Предложенный отрывок =>
◆ ◆ ◆ ◆

Все это не может не увлечь и филолога, и эстетика при знакомстве с историей античной философии. Однако важнее другое: любого из нас еще более увлекает драматизм развивающейся мысли — не "драма идей", невесть откуда взявшихся, изначально ли свыше данных, изобретенных ли "чистым разумом" и застывших раз и навсегда,— нет, но становление форм человеческого познания, рождение, развитие, столкновение, расцвет и гибель идей, наполняющих живое сознание человечества, воплощающихся в практической деятельности.

Возьмем, к примеру, VI и V вв. до н. э. Отвечая потребностям восходящего рабовладельческого общества, преодолевавшего первобытный и стихийный коллективизм и выставлявшего в противоположность этому на первый план инициативу мыслящего индивида, возникает на юге Италии, в городе Элее, одна из известнейших философских школ. Она резко противопоставляет мышление и мыслимое бытие, с одной стороны, чувственному восприятию и чувственно-воспринимаемому бытию — с другой. При этом первая сторона у нее выступает безусловным приматом второй, но в учении, полном мифологических представлений, впервые дается высокая оценка познавательной роли разума. Крупнейший представитель этой школы Парменид заявляет о разграничении истин, основанных на мышлении, и мнений, основанных на чувственности. То, что в настоящее время — азбучная истина всякого философствования, тогда было настоящим открытием. Впоследствии даже говорили, что Парменид "освободил мышление от обмана воображения". И затем, наверное, ничто не толковалось более разноречиво, чем характер отношения между мыслимым и чувственным бытием, и это различие никогда не исчезало из поля зрения философов. Так было брошено одно из "яблок раздора", не дающее покоя умам и по сей день.

Элейцы учили о том, что чувственный материальный мир находится в состоянии вечной текучести, которая не дает возможности фиксировать вещи в их полной определенности и разграниченности. Каждая вещь, становясь в каждое новое мгновение все иной и иной вещью, согласно их учению, не дает никакой возможности схватить ее как целое и как-нибудь наименовать. В связи с этим для познания мира мало одних смутных, неустойчивых ощущений, необходимы еще элементы разума, которые улавливали бы в неустойчивых процессах чувственного мира также и нечто устойчивое, постоянное, нечто такое, что можно было бы назвать словом и зафиксировать его определенный смысл и содержание.

Благодаря элейцам философия познала первые восторги абстрагирующего мышления. Вместе с тем разделение мышления и ощущения вело к падению мифологии, отходу от нее как от единственно возможного мировоззрения. Поскольку же мышление и ощущение относятся здесь к одному и тому же предмету, а именно к материальному и чувственно данному космосу, постольку вместо исконной нераздельности того и другого рождается тенденция к сознательному и намеренному их воссоединению. Так вместо древней мифологии возникают поэзия и художественное мировоззрение.

◆ ◆ ◆ ◆

Фрагмент набора данных =>
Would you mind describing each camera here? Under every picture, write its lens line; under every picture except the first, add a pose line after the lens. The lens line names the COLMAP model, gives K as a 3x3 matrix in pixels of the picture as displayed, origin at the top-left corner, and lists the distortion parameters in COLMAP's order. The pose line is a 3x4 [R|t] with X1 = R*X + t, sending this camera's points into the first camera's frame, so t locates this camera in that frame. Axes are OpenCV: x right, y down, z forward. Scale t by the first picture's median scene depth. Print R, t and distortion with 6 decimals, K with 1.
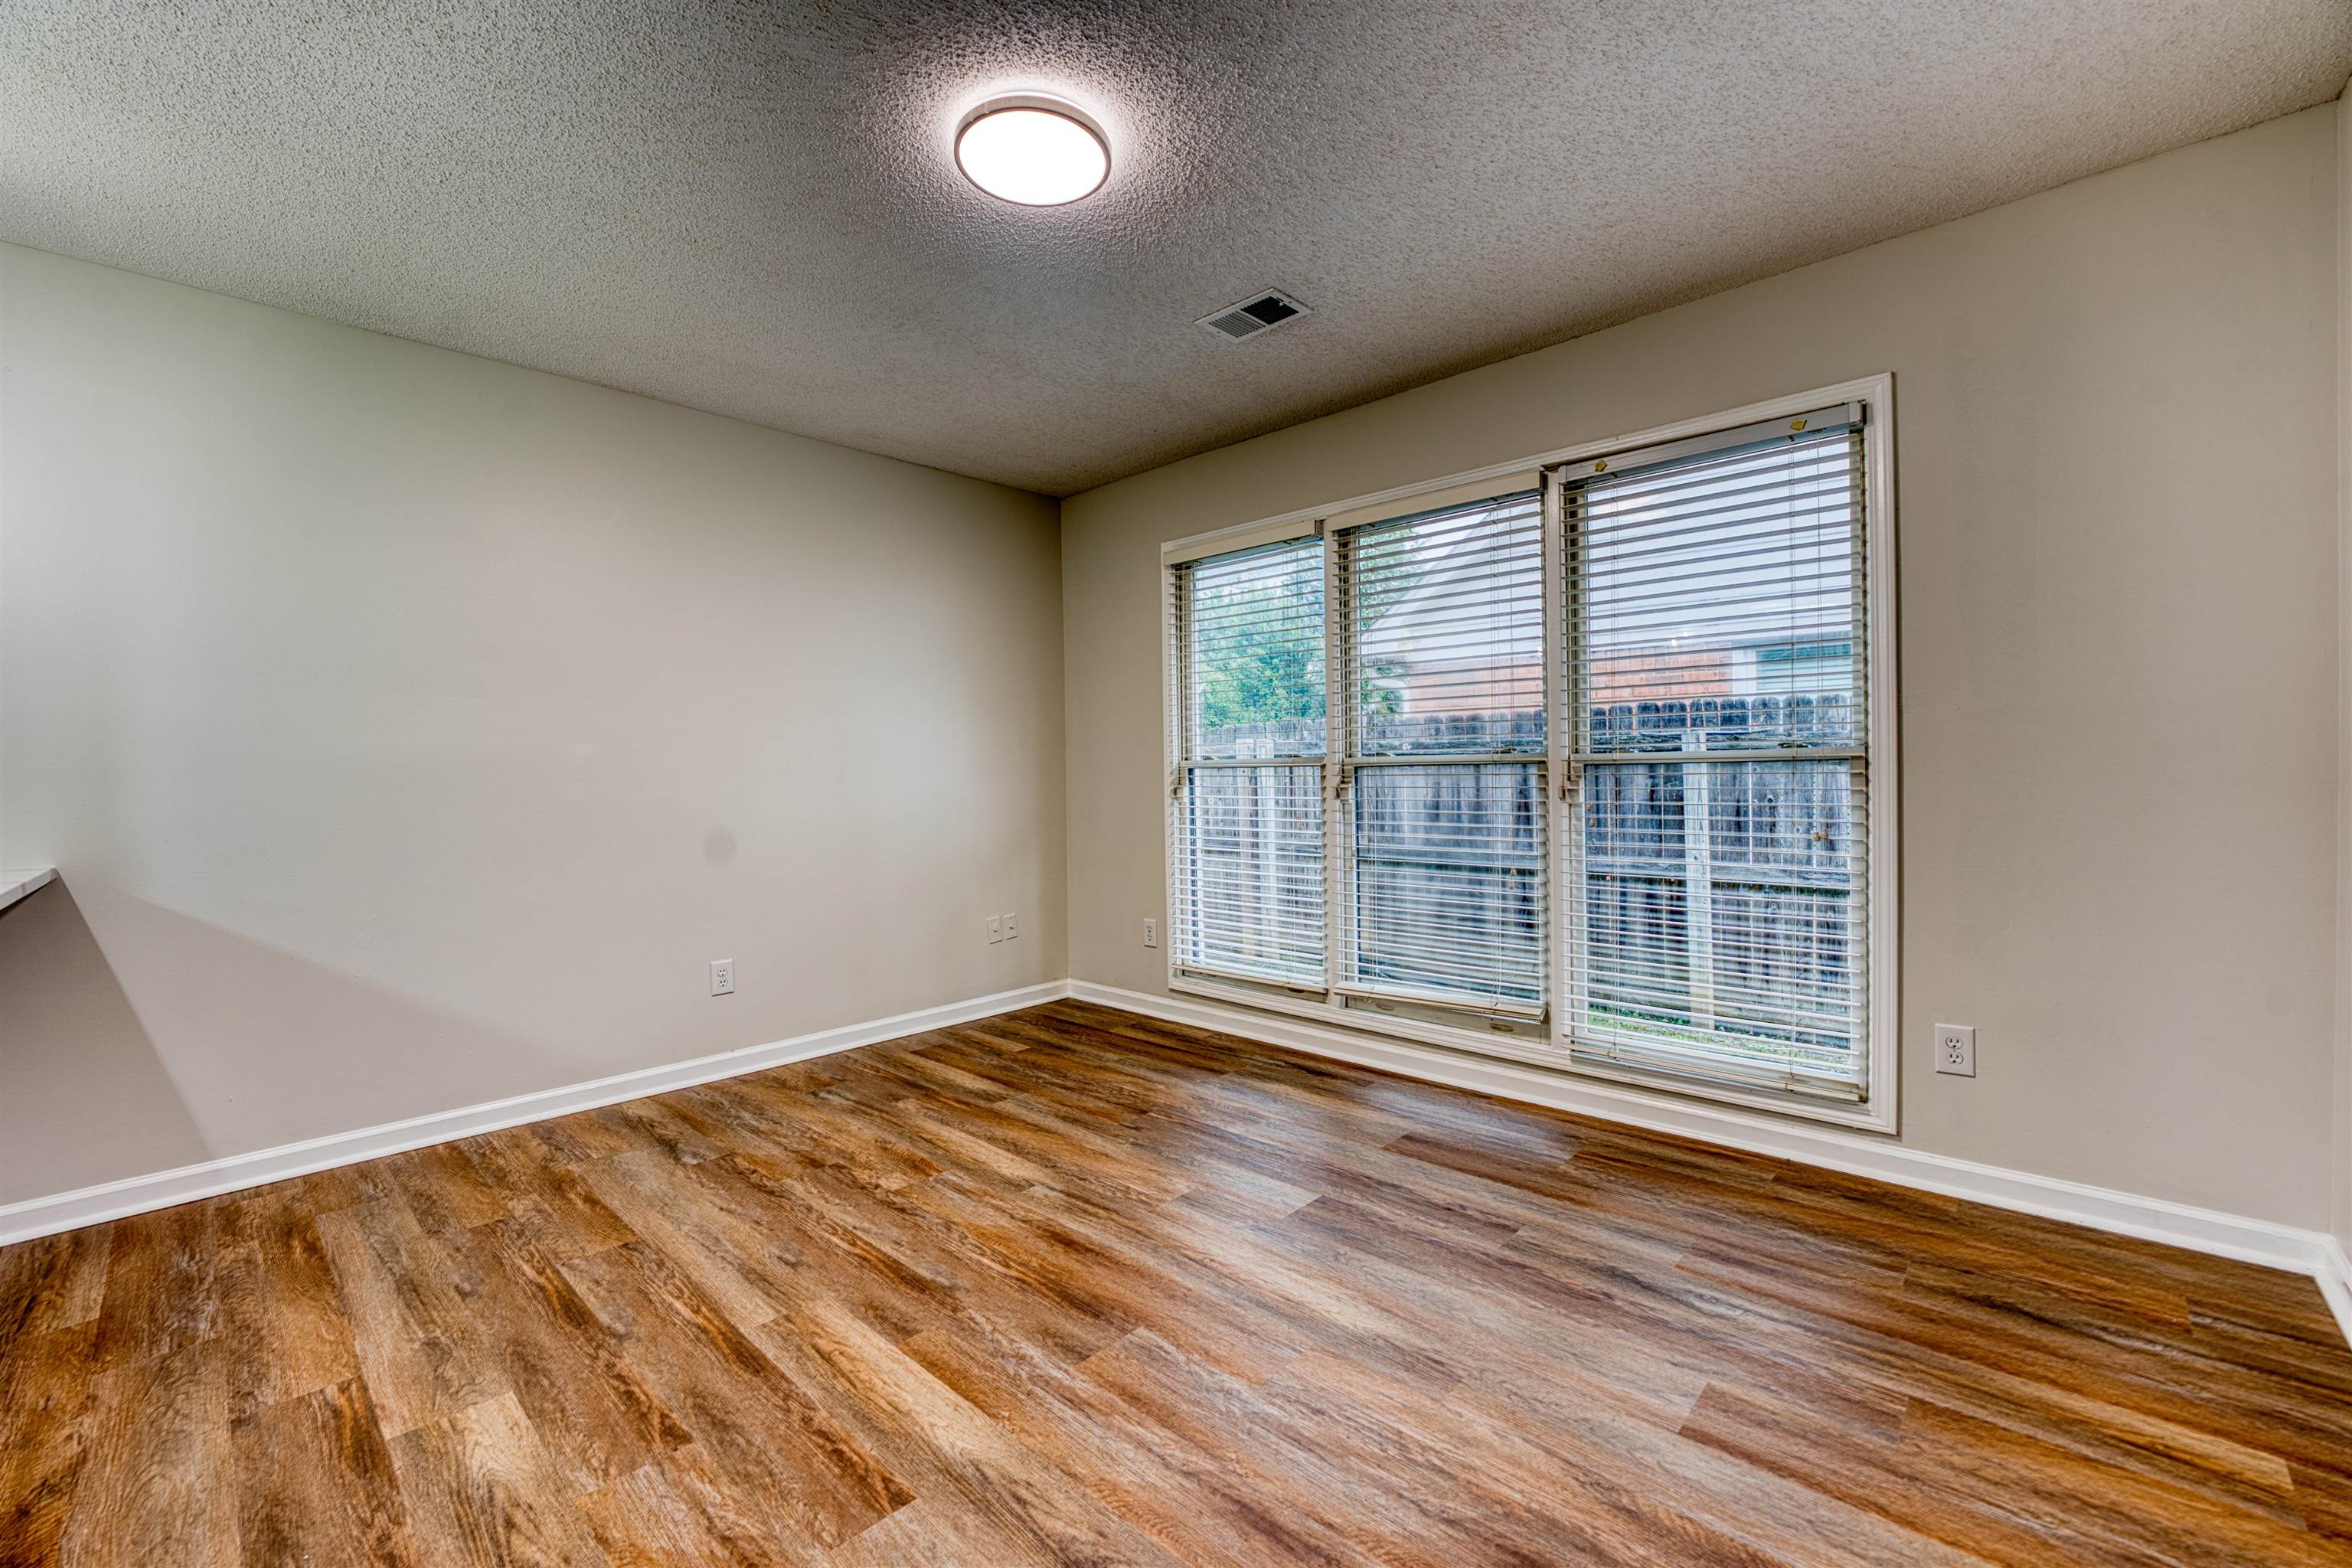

◆ ◆ ◆ ◆

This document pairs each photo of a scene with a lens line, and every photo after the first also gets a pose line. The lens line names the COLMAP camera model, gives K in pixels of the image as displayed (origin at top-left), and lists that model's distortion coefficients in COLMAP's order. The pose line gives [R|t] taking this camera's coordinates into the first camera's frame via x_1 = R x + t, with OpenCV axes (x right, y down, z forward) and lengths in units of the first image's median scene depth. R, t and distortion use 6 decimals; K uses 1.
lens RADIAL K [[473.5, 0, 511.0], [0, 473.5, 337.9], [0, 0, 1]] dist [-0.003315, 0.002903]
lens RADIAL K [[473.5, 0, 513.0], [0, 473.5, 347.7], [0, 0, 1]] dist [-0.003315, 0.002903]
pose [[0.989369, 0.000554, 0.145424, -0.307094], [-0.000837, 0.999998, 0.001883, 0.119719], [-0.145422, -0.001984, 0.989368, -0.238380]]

◆ ◆ ◆ ◆

Рабочее задание => Подхватите текст об элейской школе и продолжите его, начиная сразу после последнего предложения. Листинг здесь никакой роли не играет.

Письменный ответ =>
Уже здесь, в эти начальные века античной философии, мы на каждом шагу находим то, чему нельзя не поучиться. Разве после элейцев можно принципиально не различать мышление и ощущение? Разве после всей досократовской натурфилософии нельзя не чувствовать острой потребности объединить мышление и ощущение в одно неделимое целое? Разве это объединение не достигается только в результате драматических, а иной раз даже и вполне трагических усилий? Скульптурный способ мышления разве миновал Демокрита, у которого атомы являются не чем иным, как минимальными статуэтками? И разве у Демокрита космос не является результатом беспорядочных процессов мирового хаоса, и разве Демокрит не понимал этого при помощи разума и того же "логоса", отбрасывая изолированное и претендующее на самостоятельность чувственное ощущение как "ненастоящее" и "темное"? Разве античные атомисты не сравнивали возникающую из атомов цельную действительность с трагедией и комедией, тоже возникающими при помощи отдельных и как будто бы ничего не значащих букв? И в этом смысле разве Демокрит не называл свои атомы богами? Разве у Гераклита вечность не есть "дитя играющее"? Разве Сократа не казнили за свободу мысли, и Платона тоже разве не хотели убить там, куда он не раз ездил ради философского преобразования общества, и разве его тоже не продавали в рабство?

Берусь утверждать: если вы представите себе античную жизнь во всей ее специфике и во всей ее целостности, то тут же сделаете для себя самые острейшие выводы и тут же станете ощущать, в чем античность, безусловно, для нас далека и в чем она для нас непременный образец для подражания.

Очень интересен в истории философии период Возрождения. Этот интерес к Ренессансу объясняется не только чрезвычайным богатством и разнообразием наполняющих его социальных, политических и культурных событий, ярким взлетом всех видов художественного творчества, но и тем, что это — начало так называемого нового времени, к которому принадлежим и мы. "Это был,— как отмечал Ф. Энгельс,— величайший прогрессивный переворот из всех пережитых до того времени человечеством, эпоха, которая нуждалась в титанах и которая породила титанов по силе мысли, страсти и характеру, по многосторонности и учености"8.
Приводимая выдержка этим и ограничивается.